| RECORDS |
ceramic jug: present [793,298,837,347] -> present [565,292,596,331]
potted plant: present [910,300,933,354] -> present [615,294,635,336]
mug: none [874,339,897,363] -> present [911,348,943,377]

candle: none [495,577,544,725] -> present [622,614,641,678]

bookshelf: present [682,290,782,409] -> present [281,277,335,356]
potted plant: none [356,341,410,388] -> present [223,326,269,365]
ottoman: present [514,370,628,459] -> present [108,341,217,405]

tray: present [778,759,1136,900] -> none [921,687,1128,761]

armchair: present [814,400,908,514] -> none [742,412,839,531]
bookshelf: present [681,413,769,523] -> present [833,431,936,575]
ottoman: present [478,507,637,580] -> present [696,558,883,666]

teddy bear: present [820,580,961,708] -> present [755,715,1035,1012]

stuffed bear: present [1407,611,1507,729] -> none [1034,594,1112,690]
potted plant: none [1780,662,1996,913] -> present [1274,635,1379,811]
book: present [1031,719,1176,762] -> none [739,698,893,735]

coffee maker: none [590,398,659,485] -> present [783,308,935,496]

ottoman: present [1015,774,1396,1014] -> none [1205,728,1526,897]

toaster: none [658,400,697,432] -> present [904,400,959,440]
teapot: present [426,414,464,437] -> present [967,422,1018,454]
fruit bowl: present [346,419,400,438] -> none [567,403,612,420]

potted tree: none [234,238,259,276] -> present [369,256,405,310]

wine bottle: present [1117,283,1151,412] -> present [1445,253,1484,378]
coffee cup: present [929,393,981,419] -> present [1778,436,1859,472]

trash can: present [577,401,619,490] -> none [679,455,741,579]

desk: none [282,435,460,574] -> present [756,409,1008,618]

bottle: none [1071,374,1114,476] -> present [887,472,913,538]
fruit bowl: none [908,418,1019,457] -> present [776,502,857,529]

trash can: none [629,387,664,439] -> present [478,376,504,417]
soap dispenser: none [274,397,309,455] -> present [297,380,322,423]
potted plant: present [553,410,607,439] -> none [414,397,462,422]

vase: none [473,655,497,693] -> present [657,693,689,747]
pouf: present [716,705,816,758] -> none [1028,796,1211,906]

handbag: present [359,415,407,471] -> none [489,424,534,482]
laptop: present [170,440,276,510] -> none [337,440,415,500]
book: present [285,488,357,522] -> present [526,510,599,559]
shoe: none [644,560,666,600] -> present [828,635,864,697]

| PROMPT |
Among the entries above, determine how many lines contain "coffee", then output only that number.

| ANSWER SECTION |
2